METHODS: This descriptive-analytical, cross-sectional study was conducted among 80 nurses and their corresponding 80 patients in the clinical wards of Imam Khomeini and Razi Hospitals in Ahvaz in 2022. Data were collected using standardized questionnaires assessing spiritual health and PSNS, employing a convenience sampling method. Data analysis was performed using descriptive statistics, Spearman’s correlation test, and multiple linear regression in SPSS version 24. A significance level of p < 0.05 was considered.
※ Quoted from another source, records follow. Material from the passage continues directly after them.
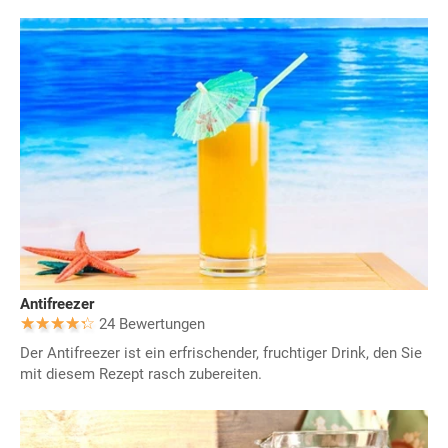
Antifreezer
24 Bewertungen
Der Antifreezer ist ein erfrischender, fruchtiger Drink, den Sie
mit diesem Rezept rasch zubereiten.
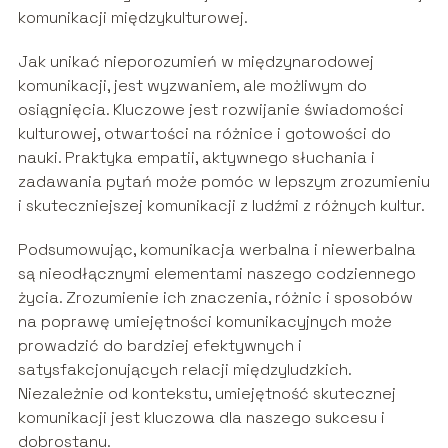
komunikacji międzykulturowej.
Jak unikać nieporozumień w międzynarodowej
komunikacji, jest wyzwaniem, ale możliwym do
osiągnięcia. Kluczowe jest rozwijanie świadomości
kulturowej, otwartości na różnice i gotowości do
nauki. Praktyka empatii, aktywnego słuchania i
zadawania pytań może pomóc w lepszym zrozumieniu
i skuteczniejszej komunikacji z ludźmi z różnych kultur.
Podsumowując, komunikacja werbalna i niewerbalna
są nieodłącznymi elementami naszego codziennego
życia. Zrozumienie ich znaczenia, różnic i sposobów
na poprawę umiejętności komunikacyjnych może
prowadzić do bardziej efektywnych i
satysfakcjonujących relacji międzyludzkich.
Niezależnie od kontekstu, umiejętność skutecznej
komunikacji jest kluczowa dla naszego sukcesu i
dobrostanu.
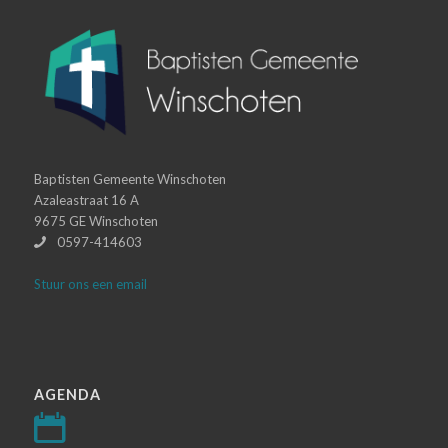
Baptisten Gemeente Winschoten
Azaleastraat 16 A
9675 GE Winschoten
0597-414603
Stuur ons een email
AGENDA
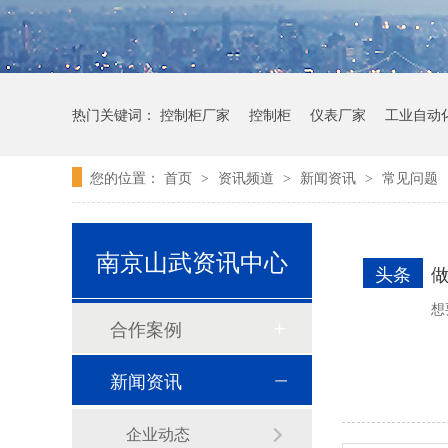
热门关键词：
控制柜厂家
控制柜
仪表厂家
工业自动
您的位置：
首页
资讯频道
新闻资讯
常见问题
>
>
>
和泉HG4G-V型 可编程显示器(12.1英寸)
南京山武资讯中心
头条
做
想
合作案例
新闻资讯
企业动态
和泉 APEM HE2G-21SHE使能开关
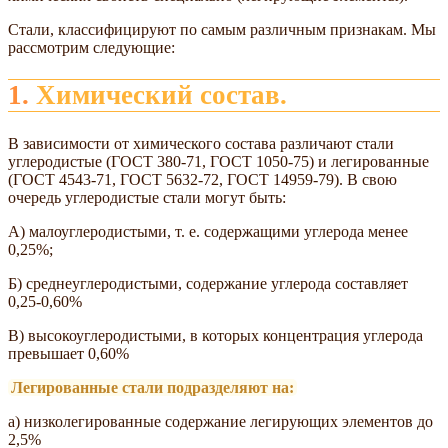
Стали, классифицируют по самым различным признакам. Мы
рассмотрим следующие:
1. Химический состав.
В зависимости от химического состава различают стали
углеродистые (ГОСТ 380-71, ГОСТ 1050-75) и легированные
(ГОСТ 4543-71, ГОСТ 5632-72, ГОСТ 14959-79). В свою
очередь углеродистые стали могут быть:
A) малоуглеродистыми, т. е. содержащими углерода менее
0,25%;
Б) среднеуглеродистыми, содержание углерода составляет
0,25-0,60%
B) высокоуглеродистыми, в которых концентрация углерода
превышает 0,60%
Легированные стали подразделяют на:
а) низколегированные содержание легирующих элементов до
2,5%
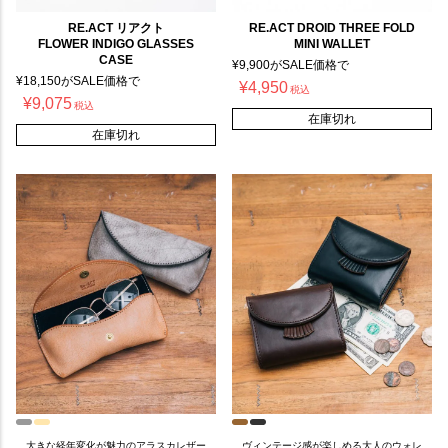
RE.ACT リアクト
RE.ACT DROID THREE FOLD
FLOWER INDIGO GLASSES
MINI WALLET
CASE
¥
9,900
がSALE価格で
¥
18,150
がSALE価格で
¥
4,950
税込
¥
9,075
税込
在庫切れ
在庫切れ
大きな経年変化が魅力のアラスカレザー
ヴィンテージ感が楽しめる大人のウォレ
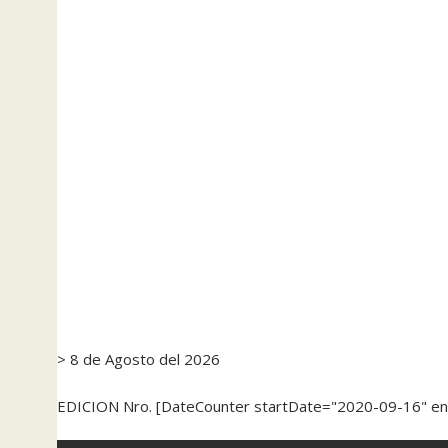
> 8 de Agosto del 2026
EDICION Nro. [DateCounter startDate="2020-09-16" e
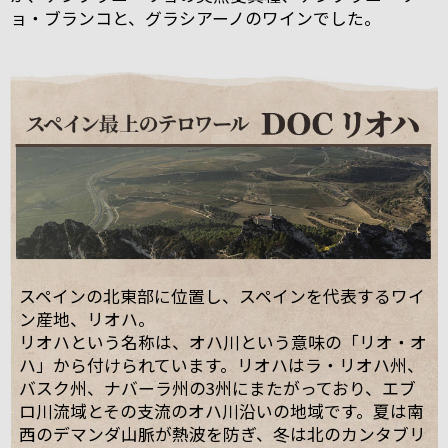
ョ・ブランコと、グラシアーノのワインでした。
スペインの北東部に位置し、スペインを代表するワイ
ン産地、リオハ。
リオハという名称は、オハ川という意味の「リオ・オ
ハ」から付けられています。リオハはラ・リオハ州、
バスク州、ナバーラ州の3州にまたがっており、エブ
ロ川流域とその支流のオハ川沿いの地域です。夏は南
西のデマンダ山脈が熱波を防ぎ、冬は北のカンタブリ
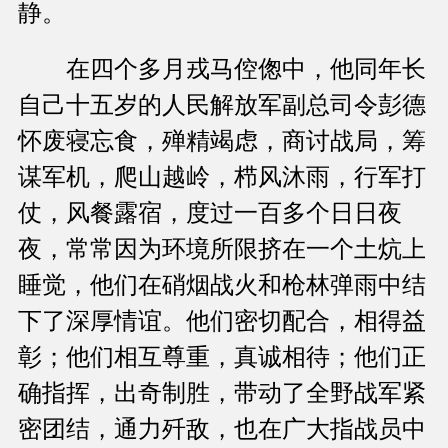
静。
在四个多月戎马倥偬中，他同年长
自己十五岁的人民解放军副总司令彭德
怀废寝忘食，殚精竭虑，商讨战局，筹
谋军机，爬山越岭，栉风沐雨，行军打
仗，风餐露宿，度过一百多个日日夜
夜，常常因为环境所限挤在一个土炕上
睡觉，他们在硝烟战火和枪林弹雨中结
下了深厚情谊。他们密切配合，相得益
彰；他们相互尊重，真诚相待；他们正
确指挥，出奇制胜，带动了全野战军紧
密团结，通力歼敌，也在广大指战员中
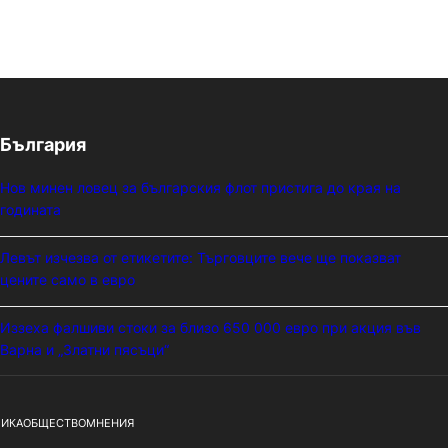
България
Нов минен ловец за българския флот пристига до края на
годината
Левът изчезва от етикетите: Търговците вече ще показват
цените само в евро
Иззеха фалшиви стоки за близо 650 000 евро при акция във
Варна и „Златни пясъци“
ИКА
ОБЩЕСТВО
МНЕНИЯ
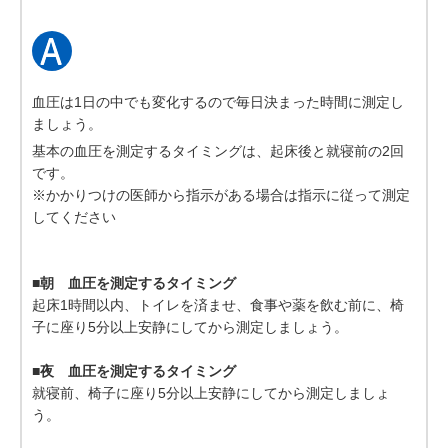
血圧は1日の中でも変化するので毎日決まった時間に測定し
ましょう。
基本の血圧を測定するタイミングは、起床後と就寝前の2回
です。
※かかりつけの医師から指示がある場合は指示に従って測定
してください
■朝 血圧を測定するタイミング
起床1時間以内、トイレを済ませ、食事や薬を飲む前に、椅
子に座り5分以上安静にしてから測定しましょう。
■夜 血圧を測定するタイミング
就寝前、椅子に座り5分以上安静にしてから測定しましょ
う。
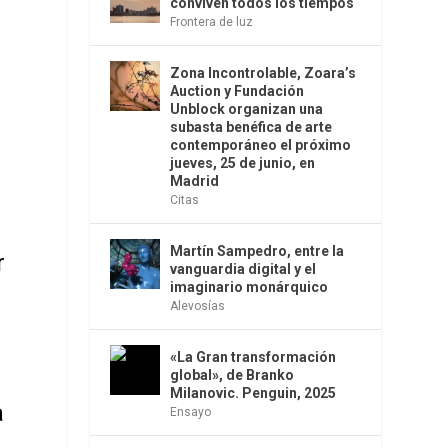
conviven todos los tiempos
Frontera de luz
Zona Incontrolable, Zoara’s
Auction y Fundación
Unblock organizan una
subasta benéfica de arte
contemporáneo el próximo
jueves, 25 de junio, en
Madrid
Citas
Martín Sampedro, entre la
r
vanguardia digital y el
imaginario monárquico
Alevosías
«La Gran transformación
global», de Branko
Milanovic. Penguin, 2025
a
Ensayo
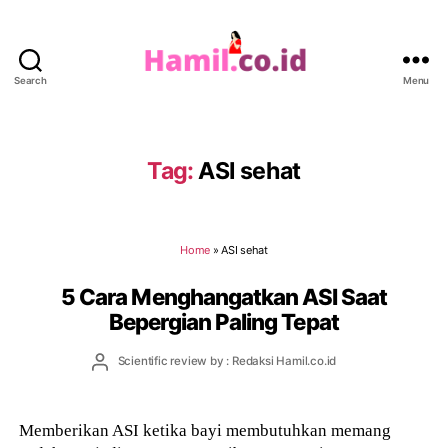
Search
Menu
Hamil.co.id
Tag:
ASI sehat
Home
»
ASI sehat
5 Cara Menghangatkan ASI Saat
Bepergian Paling Tepat
Post
Scientific review by : Redaksi Hamil.co.id
author
Memberikan ASI ketika bayi membutuhkan memang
RESULTS: The mean score of nurses’ spiritual health was 90.27 ± 15.32, and the mean score of PSNS was 97.23 ± 14.13, both at a moderate level. No significant association was found between spiritual health scores and demographic variables (p > 0.05). A significant association was observed between patient satisfaction scores and the frequency of hospital visits (p = 0.029). No statistically significant relationship was found between nurses’ spiritual health and patients’ satisfaction (p > 0.05). The coefficient of determination (R² = 0.175) indicated that the type of insurance, frequency of hospital visits, and marital status of patients together predicted 17.5% of the variance in patient satisfaction.

CONCLUSION: Spiritual health among nurses had no effect on patients’ satisfaction with nursing care, and no statistically significant relationship was found between these two variables. PSNS was influenced by their demographic characteristics and environmental factors such as frequency of visits, educational level, insurance coverage, and marital status, rather than by the nurses’ spiritual health. By improving service delivery processes, enhancing patients’ awareness of the treatment process, providing financial support for patients, and identifying other contributing factors, patients’ satisfaction can be improved.